Note that vboot_reference is BSD-licensed, so depending on how this is implemented specifically, GPL compliance might not matter much.
Right, GPL may not apply. Just that for x86 vboot links with coreboot console code, that's where the reference for GPL compliance came from.
That said:
a) Platform shall use proprietary ARM TrustZone instead of vboot for any cryptographics and measurements of firmware. This may be the AMD endorsed way of doing things.
Silicon vendors often endorse things that seem nonsensical for us. Doesn't mean that they're the only way to approach things. (Example: Intel recommending to use FSP-T instead of open CAR code).
b) Platform shall use vboot, built and signed internally at AMD, for the Security Processor (aka PSP), using their choice of proprietary tools.
Non-opensource toolchains are often much more painful to deal with than the opensource ones. If they want to inflict that pain onto themselves, there's little we can do about it.
While GPL compliance may say build scripts are to be published in such case (IANAL!!), that does not mean the used compiler is available for purchase on open market.
As discussed above: that depends a lot on what the actual implementation looks like.
c) Platform shall use vboot, built using an extended __and published__ coreboot toolchain. Built PSP vboot binary shall be reproducible and signed with OEM key. Community developers will not be able to run custom verstage builds, but are able to audit integrity of the source.
d) Platform shall use vboot, built using an extended __and published__ coreboot toolchain. Built PSP vboot binary should be reproducible. Community developers are able to run custom verstage builds, but state of PSP/TPM/etc may reveal to the OS that sections of the firmware does not originate from the OEM, as detected by the lack of signage or use of insecure key published for experimental use only. User experience or DRM might suffer.
e) Platform shall use vboot, built using an extended __and published__ coreboot toolchain. Developers can run whatever they want on PSP, without OS ever noticing it.
A generalization of d) would be preferable: Provide a secure channel to determine the signer of the firmware, no matter who that is. Some optional features (like DRM) could depend on having some form of "blessed" signature.
That way every customer and user could implement their desired security model without being able to impersonate anybody else.
I agree.
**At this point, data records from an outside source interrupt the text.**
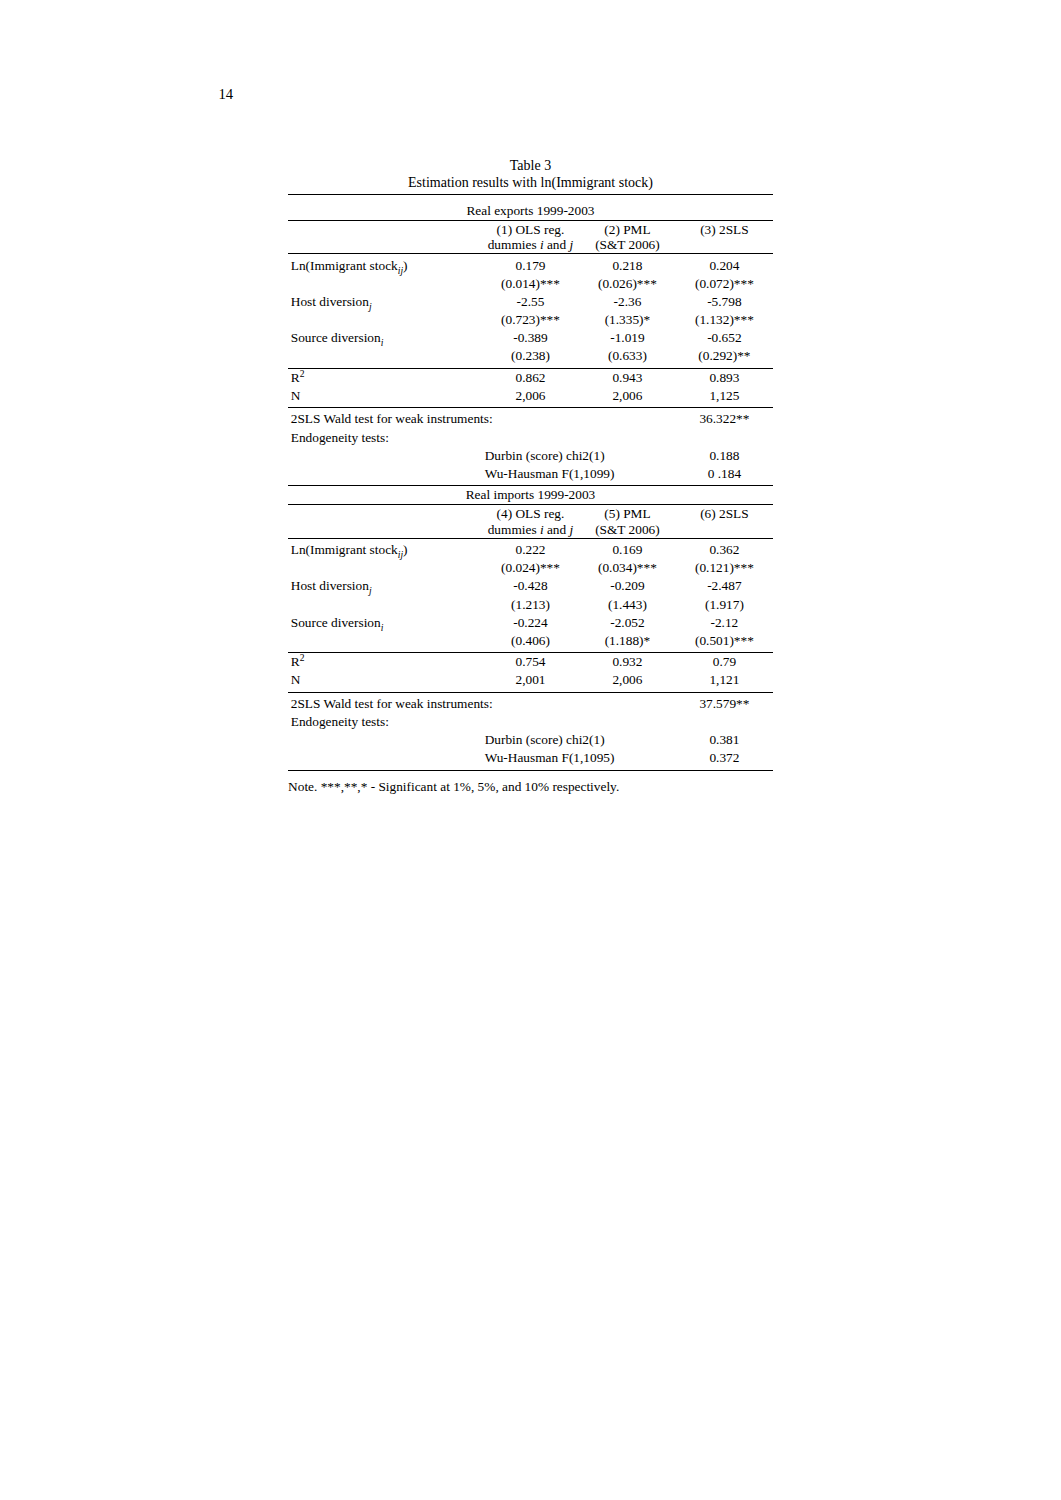14
Table 3
Estimation results with ln(Immigrant stock)
| Real exports 1999-2003 |
| | (1) OLS reg. dummies i and j | (2) PML (S&T 2006) | (3) 2SLS |
| Ln(Immigrant stock ij ) | 0.179 | 0.218 | 0.204 |
| | (0.014)*** | (0.026)*** | (0.072)*** |
| Host diversion j | -2.55 | -2.36 | -5.798 |
| | (0.723)*** | (1.335)* | (1.132)*** |
| Source diversion i | -0.389 | -1.019 | -0.652 |
| | (0.238) | (0.633) | (0.292)** |
| R 2 | 0.862 | 0.943 | 0.893 |
| N | 2,006 | 2,006 | 1,125 |
| 2SLS Wald test for weak instruments: | 36.322** |
| Endogeneity tests: |
| | Durbin (score) chi2(1) | 0.188 |
| | Wu-Hausman F(1,1099) | 0 .184 |
| Real imports 1999-2003 |
| | (4) OLS reg. dummies i and j | (5) PML (S&T 2006) | (6) 2SLS |
| Ln(Immigrant stock ij ) | 0.222 | 0.169 | 0.362 |
| | (0.024)*** | (0.034)*** | (0.121)*** |
| Host diversion j | -0.428 | -0.209 | -2.487 |
| | (1.213) | (1.443) | (1.917) |
| Source diversion i | -0.224 | -2.052 | -2.12 |
| | (0.406) | (1.188)* | (0.501)*** |
| R 2 | 0.754 | 0.932 | 0.79 |
| N | 2,001 | 2,006 | 1,121 |
| 2SLS Wald test for weak instruments: | 37.579** |
| Endogeneity tests: |
| | Durbin (score) chi2(1) | 0.381 |
| | Wu-Hausman F(1,1095) | 0.372 |
Note. ***,**,* - Significant at 1%, 5%, and 10% respectively.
I really wish options a) and b) would be ruled out for one reason or another.
I'm not sure about the thrust of your inquiry: Some of it sounds like damage control with regard to licensing (e.g. option b), options c to f sound more like collecting requirements for a platform's security model.
Major thrust is if verstage becomes yet another blob we cannot audit. In practice that happens in options a) and b). Having reproducible binary created with known reference toolchain is in my opinion the absolute minimal requirement.
Also with c) d) and e), it would be feasible to build rmodule loader into the PSP firmware and load romstage as an rmodule? (I am probably late with this idea, I believe tools have already been prepared to provide a compressed flat romstage binary instead, linked to a fixed DRAM location).
For the latter, we might be about 5 years late (unless AMD is still revising their boot ROM or PSP binaries, in which case anything might happen).
Well... AMD did roll out custom PSP for amd/stoneyridge Chromebooks some three years after silicon first hit the market?
That said, if we could get them to commit to a security model that enables security models for everybody (incl. Hollywood, centrally managed enterprise deployments and individual hackers), even for future hardware, that would be a significant success.